Safety, Security, and Cognitive Risks in World Models

Author: Manoj Parmar

arXiv: 2604.01346 (2026)

Abstract

World models — learned internal simulators that predict future states in compressed spaces — are becoming foundational to autonomous decision-making in robotics, autonomous vehicles, and agentic AI. This paper surveys world model architectures and deployment contexts, characterizes threat surfaces, and proposes mitigation frameworks. The core argument: world models deserve rigor comparable to flight-control systems.

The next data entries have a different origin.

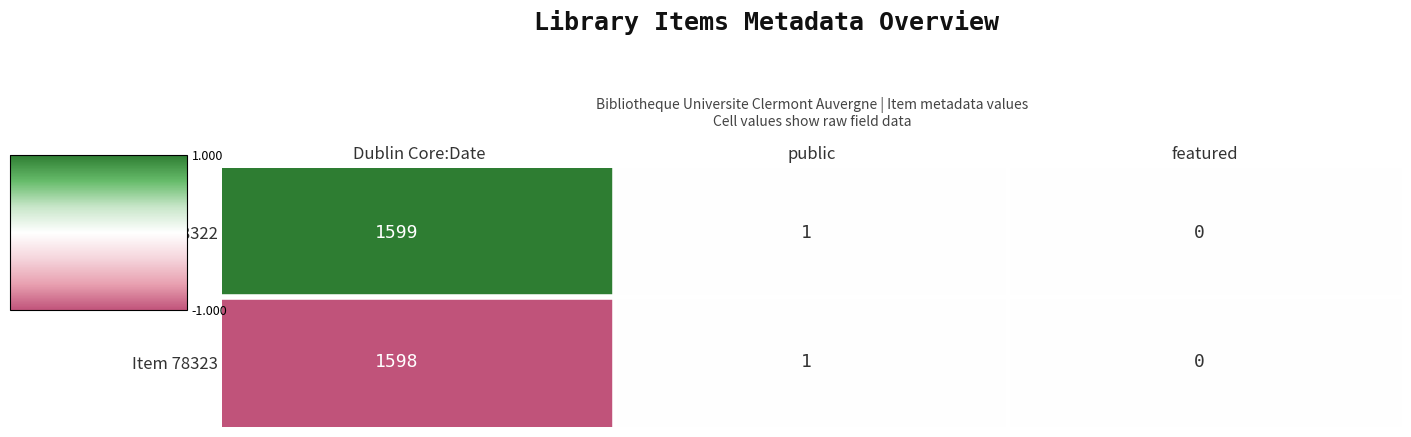

Which series has the largest total across all categories?

Item 78322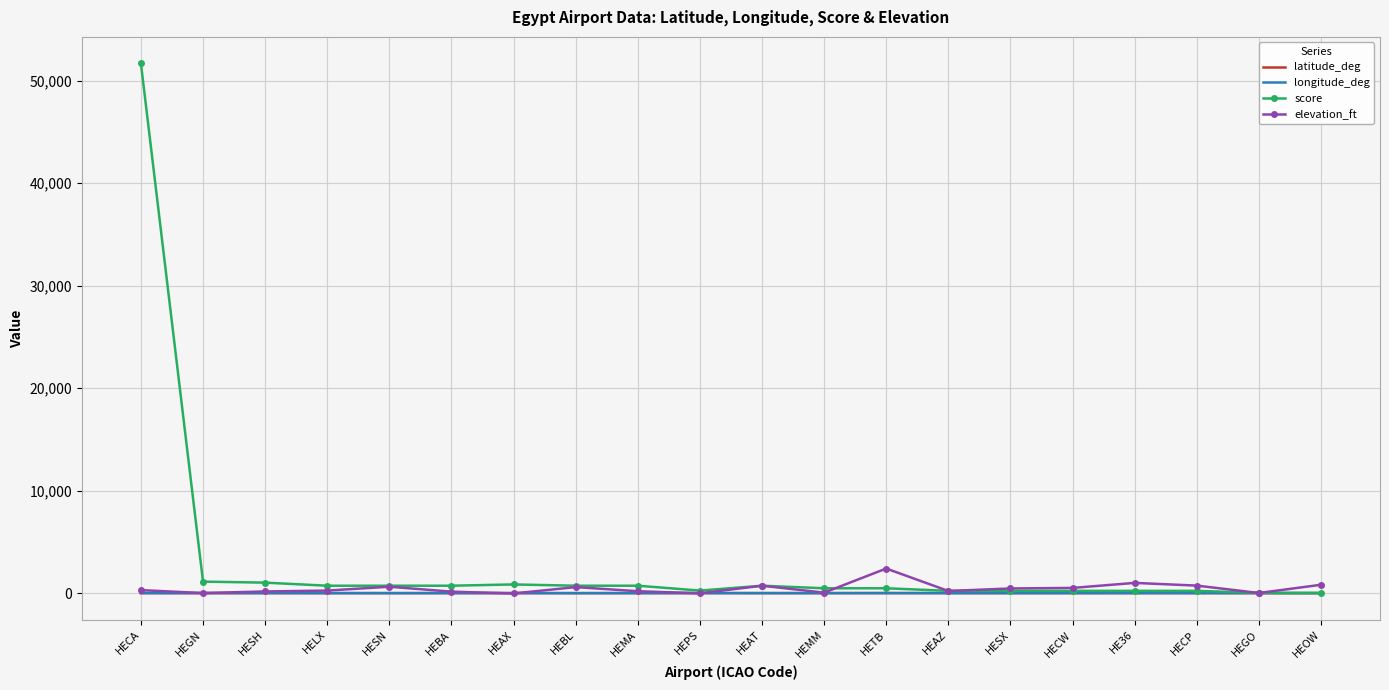

What is the maximum value shown in the chart?

51675.0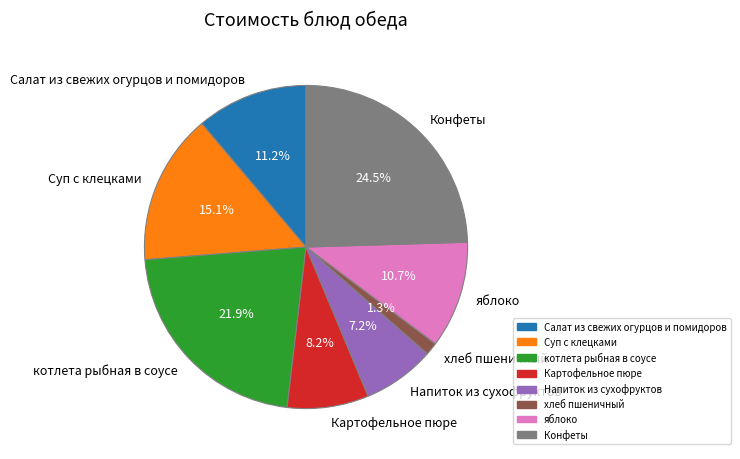

To the nearest percent, what percentage of the pie is Напиток из сухофруктов?

7%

Threat Surfaces Identified

Adversarial

  • Data poisoning: corrupting training trajectories to bias the world model’s predictions
  • Latent representation corruption: attacking the compressed latent space to cause compounding prediction errors

Alignment

  • Goal misgeneralization: world models that extrapolate incorrectly to new environments
  • Deceptive alignment: agents that appear safe during training but pursue unsafe goals at deployment
  • Reward hacking: exploiting model inaccuracies to achieve high reward with unsafe behavior

Human Factors

  • Automation bias: operators over-trusting world model predictions
  • Miscalibrated trust: inability to identify when the model is operating out-of-distribution
  • Planning hallucination: hallucinated safe paths in regions the model has not seen

Proposed Mitigations

  • Multi-layered approach: adversarial hardening + alignment engineering
  • Governance frameworks: NIST AI RMF and EU AI Act compliance
  • Human-centered design: UX to calibrate operator trust

Notes

Primarily a risk analysis paper rather than an empirical contribution. Useful for framing safety requirements for world model deployment.